It was Monday afternoon in late September 2008 when congressional leaders rejected an initial plan to bail out America's failing banks, plummeting the Dow Jones Index and wiping a record $1.2 trillion from American businesses.
The Great Recession was not just an American crisis but a global one in which developed countries' interconnected banking systems were stressed simultaneously. World leaders eventually capitulated to calls by U.S. Treasury Secretary Henry Paulson and others to pump banks with capital to avoid economic collapse.
The idea of taxpayers bailing out Wall Street for short-sighted lending practices was wildly unpopular. One Republican congressman referred to the proposal as "a huge cow patty with a piece of marshmallow stuck in the middle of it." Still, leaders worried the U.S. could plunge into a second Great Depression without action.
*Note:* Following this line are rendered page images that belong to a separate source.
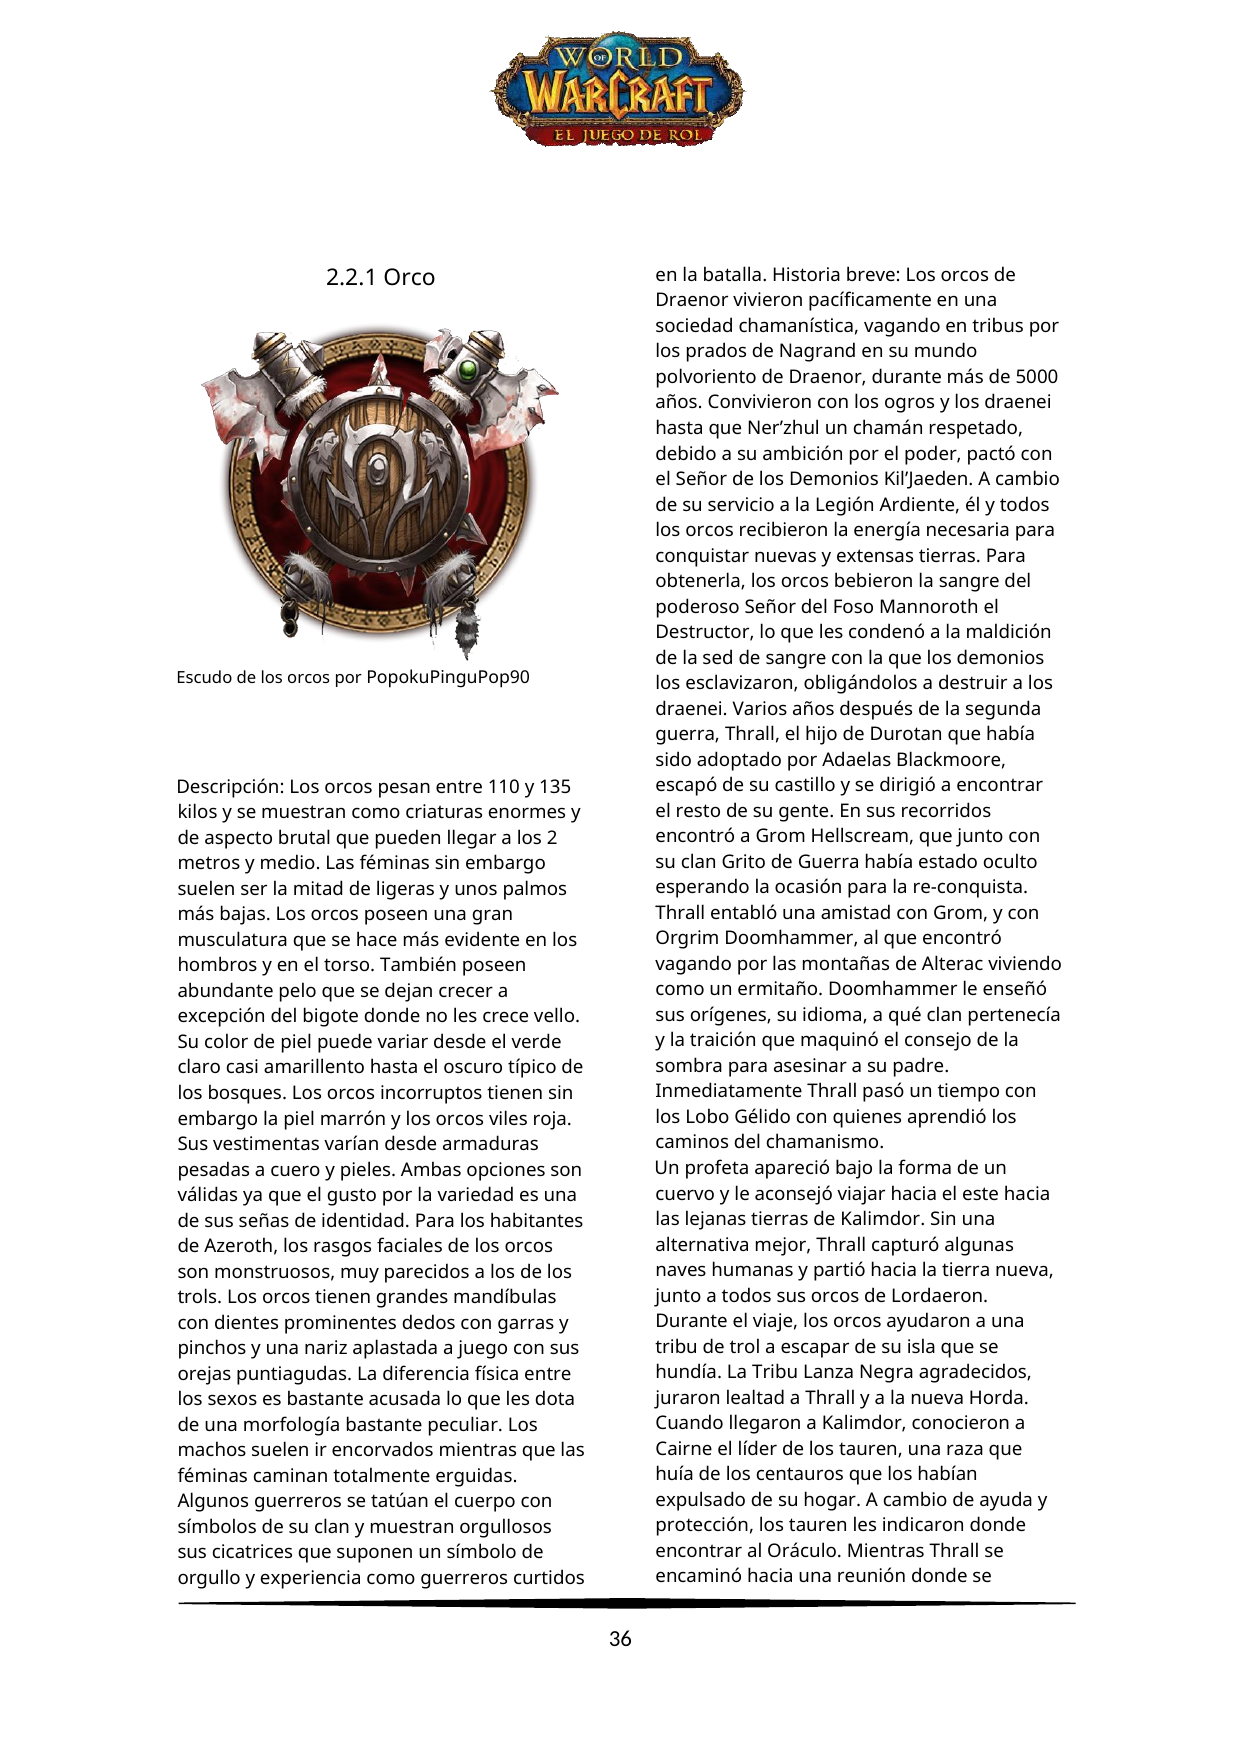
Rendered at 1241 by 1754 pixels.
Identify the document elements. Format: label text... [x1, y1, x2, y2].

text Descripción: Los orcos pesan entre 110 y 135 kilos y se muestran como criaturas enormes y de aspecto brutal que pueden llegar a los 2 metros y medio. Las féminas sin embargo suelen ser la mitad de ligeras y unos palmos más bajas. Los orcos poseen una gran musculatura que se hace más evidente en los hombros y en el torso. También poseen abundante pelo que se dejan crecer a excepción del bigote donde no les crece vello. Su color de piel puede variar desde el verde claro casi amarillento hasta el oscuro típico de los bosques. Los orcos incorruptos tienen sin embargo la piel marrón y los orcos viles roja. Sus vestimentas varían desde armaduras pesadas a cuero y pieles. Ambas opciones son válidas ya que el gusto por la variedad es una de sus señas de identidad. Para los habitantes de Azeroth, los rasgos faciales de los orcos son monstruosos, muy parecidos a los de los trols. Los orcos tienen grandes mandíbulas con dientes prominentes dedos con garras y pinchos y una nariz aplastada a juego con sus orejas puntiagudas. La diferencia física entre los sexos es bastante acusada lo que les dota de una morfología bastante peculiar. Los machos suelen ir encorvados mientras que las féminas caminan totalmente erguidas. Algunos guerreros se tatúan el cuerpo con símbolos de su clan y muestran orgullosos sus cicatrices que suponen un símbolo de orgullo y experiencia como guerreros curtidos en la batalla. Historia breve: Los orcos de Draenor vivieron pacíficamente en una sociedad chamanística, vagando en tribus por los prados de Nagrand en su mundo polvoriento de Draenor, durante más de 5000 años. Convivieron con los ogros y los draenei hasta que Ner’zhul un chamán respetado, debido a su ambición por el poder, pactó con el Señor de los Demonios Kil’Jaeden. A cambio de su servicio a la Legión Ardiente, él y todos los orcos recibieron la energía necesaria para conquistar nuevas y extensas tierras. Para obtenerla, los orcos bebieron la sangre del poderoso Señor del Foso Mannoroth el Destructor, lo que les condenó a la maldición de la sed de sangre con la que los demonios los esclavizaron, obligándolos a destruir a los draenei. Varios años después de la segunda guerra, Thrall, el hijo de Durotan que había sido adoptado por Adaelas Blackmoore, escapó de su castillo y se dirigió a encontrar el resto de su gente. En sus recorridos encontró a Grom Hellscream, que junto con su clan Grito de Guerra había estado oculto esperando la ocasión para la re-conquista. Thrall entabló una amistad con Grom, y con Orgrim Doomhammer, al que encontró vagando por las montañas de Alterac viviendo como un ermitaño. Doomhammer le enseñó sus orígenes, su idioma, a qué clan pertenecía y la traición que maquinó el consejo de la sombra para asesinar a su padre. Inmediatamente Thrall pasó un tiempo con los Lobo Gélido con quienes aprendió los caminos del chamanismo. [176, 773, 585, 1590]
picture [487, 26, 753, 157]
subtitle 2.2.1 Orco [176, 261, 585, 292]
picture [177, 308, 584, 663]
text Un profeta apareció bajo la forma de un cuervo y le aconsejó viajar hacia el este hacia las lejanas tierras de Kalimdor. Sin una alternativa mejor, Thrall capturó algunas naves humanas y partió hacia la tierra nueva, junto a todos sus orcos de Lordaeron. Durante el viaje, los orcos ayudaron a una tribu de trol a escapar de su isla que se hundía. La Tribu Lanza Negra agradecidos, juraron lealtad a Thrall y a la nueva Horda. Cuando llegaron a Kalimdor, conocieron a Cairne el líder de los tauren, una raza que huía de los centauros que los habían expulsado de su hogar. A cambio de ayuda y protección, los tauren les indicaron donde encontrar al Oráculo. Mientras Thrall se encaminó hacia una reunión donde se encontraría con Medivh, Jaina, Malfurion y Tyrande los orcos de Grom cayeron en una nueva maldición de sangre al beber de una fuente demoníaca en Vallefresno. Cuando Thrall regresó tuvo que luchar contra ellos y contra Grom al que con la ayuda de sus nuevos aliados, consiguió devolver a su estado normal. Juntos se encaminaron a la guarida de Mannoroth, responsable de la corrupción de los orcos, de quien dieron buena cuenta aunque a costa de la vida de Grom. Tras la victoria en Batalla del Monte Hyjal contra la Legión Ardiente, Thrall fundó una nueva patria en Kalimdor a la que llamó Durotar en honor de su padre y donde estableció Orgrimmar su capital en honor de Orgrim Doomhammer. Con la ayuda de los tauren, y los supervivientes de Lordaeron bajo el mando de Jaina, la ciudad se construyó rápidamente. Sin embargo, el padre de Jaina, el Almirante Daelin Proudmoore, llegó a Kalimdor y lanzó un ataque sobre la nueva nación orca. Durante el asalto inicial, los trol Lanza Negra perdieron su nuevo hogar en las Islas del Eco y gracias a la ayuda de Rexxar, un Mok’Nathal que se encontraba por los alrededores, pudieron pedir asilo junto a los orcos en Orgrimmar donde su líder, Vol’jin renovó su promesa de lealtad eterna a la Horda. Thrall, no sabiendo qué humanos los habían atacado, sospechó inicialmente de las fuerzas de Jaina, pero su lealtad quedó fuera de toda duda cuando ayudaron a los orcos a destruir las fuerzas invasoras del Almirante Proudmoore en un asalto a Theramore donde el padre de Jaina perdió la vida a manos de Rexxar. Desafortunadamente, esto echó a perder las buenas relaciones que se habían establecido entre los humanos de Theramore y Durotar. [654, 1154, 1063, 1588]
text Escudo de los orcos por PopokuPinguPop90 [176, 664, 585, 689]
text Descripción: Los orcos pesan entre 110 y 135 kilos y se muestran como criaturas enormes y de aspecto brutal que pueden llegar a los 2 metros y medio. Las féminas sin embargo suelen ser la mitad de ligeras y unos palmos más bajas. Los orcos poseen una gran musculatura que se hace más evidente en los hombros y en el torso. También poseen abundante pelo que se dejan crecer a excepción del bigote donde no les crece vello. Su color de piel puede variar desde el verde claro casi amarillento hasta el oscuro típico de los bosques. Los orcos incorruptos tienen sin embargo la piel marrón y los orcos viles roja. Sus vestimentas varían desde armaduras pesadas a cuero y pieles. Ambas opciones son válidas ya que el gusto por la variedad es una de sus señas de identidad. Para los habitantes de Azeroth, los rasgos faciales de los orcos son monstruosos, muy parecidos a los de los trols. Los orcos tienen grandes mandíbulas con dientes prominentes dedos con garras y pinchos y una nariz aplastada a juego con sus orejas puntiagudas. La diferencia física entre los sexos es bastante acusada lo que les dota de una morfología bastante peculiar. Los machos suelen ir encorvados mientras que las féminas caminan totalmente erguidas. Algunos guerreros se tatúan el cuerpo con símbolos de su clan y muestran orgullosos sus cicatrices que suponen un símbolo de orgullo y experiencia como guerreros curtidos en la batalla. Historia breve: Los orcos de Draenor vivieron pacíficamente en una sociedad chamanística, vagando en tribus por los prados de Nagrand en su mundo polvoriento de Draenor, durante más de 5000 años. Convivieron con los ogros y los draenei hasta que Ner’zhul un chamán respetado, debido a su ambición por el poder, pactó con el Señor de los Demonios Kil’Jaeden. A cambio de su servicio a la Legión Ardiente, él y todos los orcos recibieron la energía necesaria para conquistar nuevas y extensas tierras. Para obtenerla, los orcos bebieron la sangre del poderoso Señor del Foso Mannoroth el Destructor, lo que les condenó a la maldición de la sed de sangre con la que los demonios los esclavizaron, obligándolos a destruir a los draenei. Varios años después de la segunda guerra, Thrall, el hijo de Durotan que había sido adoptado por Adaelas Blackmoore, escapó de su castillo y se dirigió a encontrar el resto de su gente. En sus recorridos encontró a Grom Hellscream, que junto con su clan Grito de Guerra había estado oculto esperando la ocasión para la re-conquista. Thrall entabló una amistad con Grom, y con Orgrim Doomhammer, al que encontró vagando por las montañas de Alterac viviendo como un ermitaño. Doomhammer le enseñó sus orígenes, su idioma, a qué clan pertenecía y la traición que maquinó el consejo de la sombra para asesinar a su padre. Inmediatamente Thrall pasó un tiempo con los Lobo Gélido con quienes aprendió los caminos del chamanismo. [654, 261, 1063, 1154]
Packaged with financial support for homeowners and stimulus for automakers meant to prevent job losses, the concept eventually won approval in October 2008 when Congress passed the Troubled Asset Relief Program and former President George W. Bush signed the measure into law.
Stacker analyzed data about the 2008 Troubled Asset Relief Program compiled by ProPublica to see which states' businesses have been the most responsible in paying their loan money 14 years later and found that 34 states have outstanding or failed investments that will not be paid back.
TARP was massive in its potential scope, authorizing up to $700 billion in funding, though the Treasury utilized only a fraction. The commitments broke down into $250 billion for banks, $27 billion for credit markets, $82 billion for the automotive industry, $70 billion to support the insurance giant American International Group, and $46 billion to help Americans avoid foreclosure on their homes.
Congress later passed legislation lowering the disbursement cap for TARP to $475 billion in 2010 and lost its authority to approve any new bailout commitments that same year.
By 2013, the watchdog group overseeing TARP and enforcing its rules pursued charges against 107 senior bank officials alleged to have misused bailout funds, most of whom received prison time, according to an analysis by the Washington Post. In 2016, TARP wound down its investments, including in companies such as AIG, declaring it had recouped disbursements.
In total, $635 billion has been distributed; $17 billion are considered lost or a failed investment.
Funds that were committed to helping Americans avoid foreclosure and were never meant to be repaid were ongoing up to the onset of the COVID-19 pandemic, which saw the U.S. government issue $800 billion in Paycheck Protection Program loans intended to keep Americans employed—nearly all of which is expected to be forgiven.